## Entries taken from a collection:
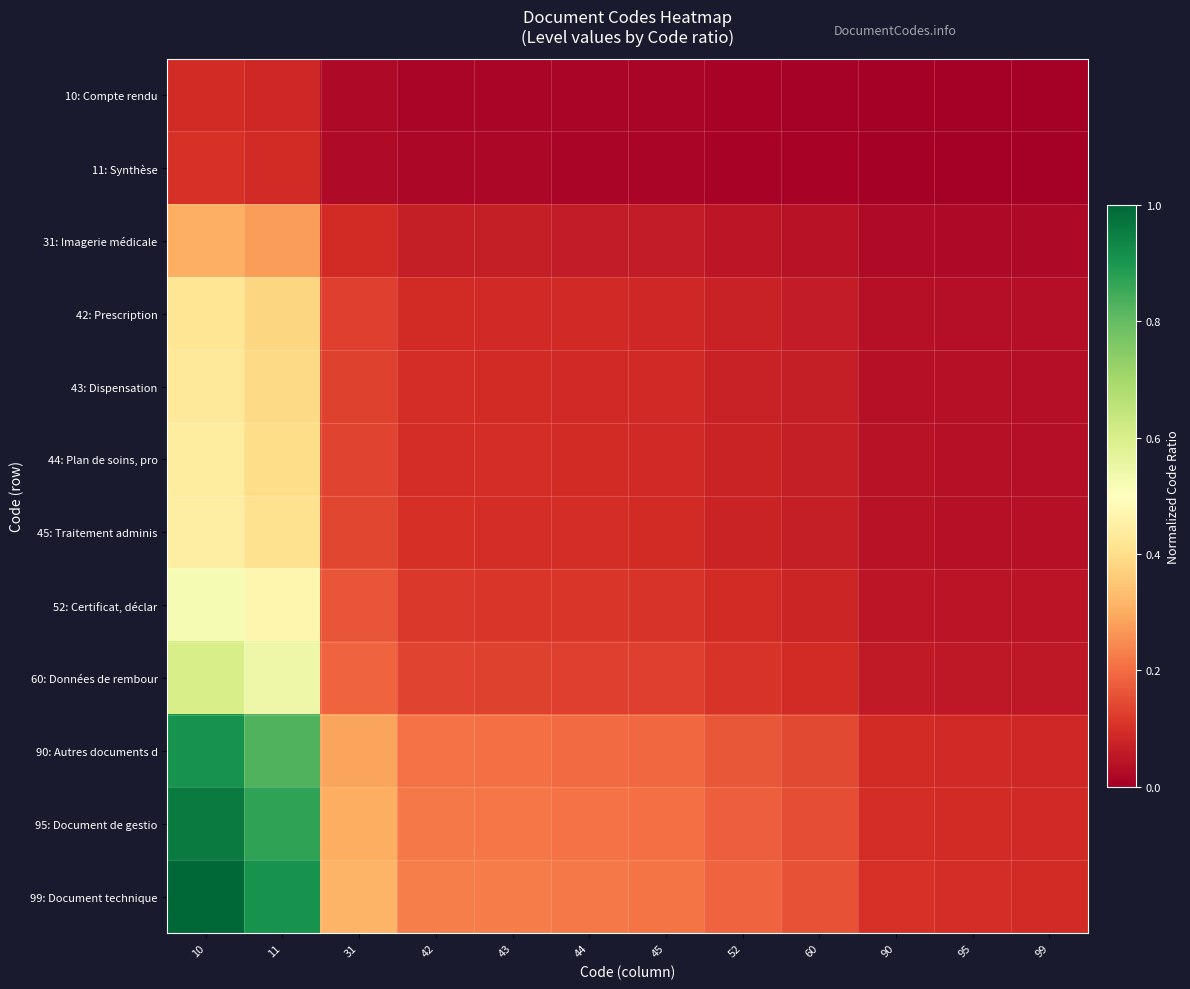

Reading right to left, list all the values displayed in this chart.

10: Compte rendu: 99=0.0	95=0.0	90=0.0	60=0.0	52=0.0	45=0.0	44=0.0	43=0.0	42=0.0	31=0.0	11=0.1	10=0.1
11: Synthèse: 99=0.0	95=0.0	90=0.0	60=0.0	52=0.0	45=0.0	44=0.0	43=0.0	42=0.0	31=0.0	11=0.1	10=0.1
31: Imagerie médicale: 99=0.0	95=0.0	90=0.0	60=0.0	52=0.1	45=0.1	44=0.1	43=0.1	42=0.1	31=0.1	11=0.3	10=0.3
42: Prescription: 99=0.0	95=0.0	90=0.0	60=0.1	52=0.1	45=0.1	44=0.1	43=0.1	42=0.1	31=0.1	11=0.4	10=0.4
43: Dispensation: 99=0.0	95=0.0	90=0.0	60=0.1	52=0.1	45=0.1	44=0.1	43=0.1	42=0.1	31=0.1	11=0.4	10=0.4
44: Plan de soins, pro: 99=0.0	95=0.0	90=0.0	60=0.1	52=0.1	45=0.1	44=0.1	43=0.1	42=0.1	31=0.1	11=0.4	10=0.4
45: Traitement adminis: 99=0.0	95=0.0	90=0.0	60=0.1	52=0.1	45=0.1	44=0.1	43=0.1	42=0.1	31=0.1	11=0.4	10=0.4
52: Certificat, déclar: 99=0.0	95=0.0	90=0.0	60=0.1	52=0.1	45=0.1	44=0.1	43=0.1	42=0.1	31=0.2	11=0.5	10=0.5
60: Données de rembour: 99=0.1	95=0.1	90=0.1	60=0.1	52=0.1	45=0.1	44=0.1	43=0.1	42=0.1	31=0.2	11=0.5	10=0.6
90: Autres documents d: 99=0.1	95=0.1	90=0.1	60=0.1	52=0.2	45=0.2	44=0.2	43=0.2	42=0.2	31=0.3	11=0.8	10=0.9
95: Document de gestio: 99=0.1	95=0.1	90=0.1	60=0.2	52=0.2	45=0.2	44=0.2	43=0.2	42=0.2	31=0.3	11=0.9	10=1.0
99: Document technique: 99=0.1	95=0.1	90=0.1	60=0.2	52=0.2	45=0.2	44=0.2	43=0.2	42=0.2	31=0.3	11=0.9	10=1.0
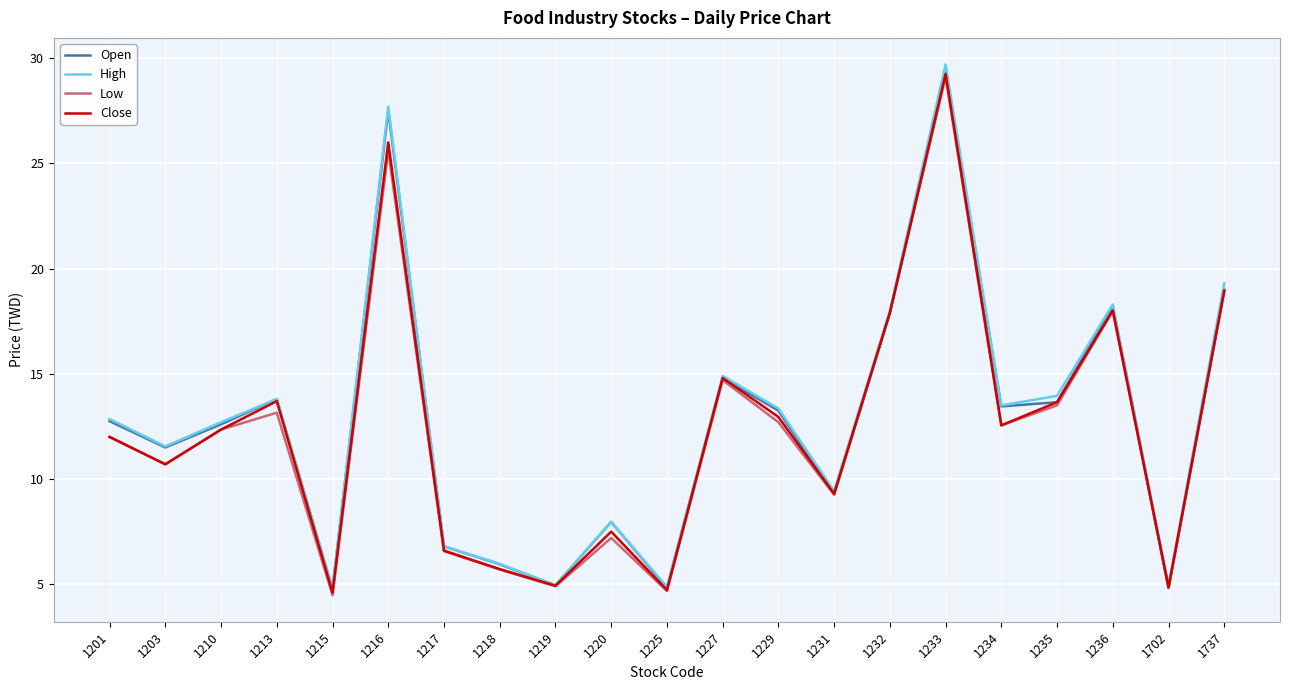

Is it true that Close equals 23.1 at 1229?

False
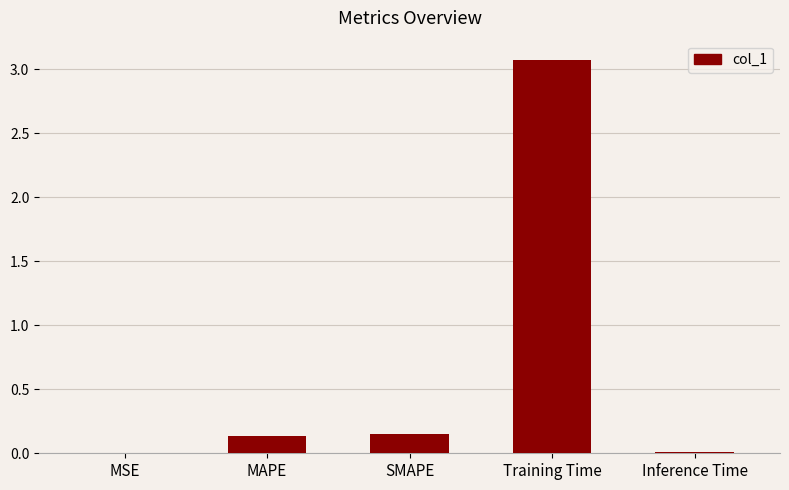

The value at Inference Time is 0.0. True or false?

True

## Work to complete:
Substitute "Load Time" for "Inference Time" in the listing lines, starting at the line that has "Is it true that Close equals 23.1 at 1229?" and going through the end of the listing, with everything else left the same. Leave the pictures out of your answer.

## Expected answer:
Is it true that Close equals 23.1 at 1229?

False

The value at Load Time is 0.0. True or false?

True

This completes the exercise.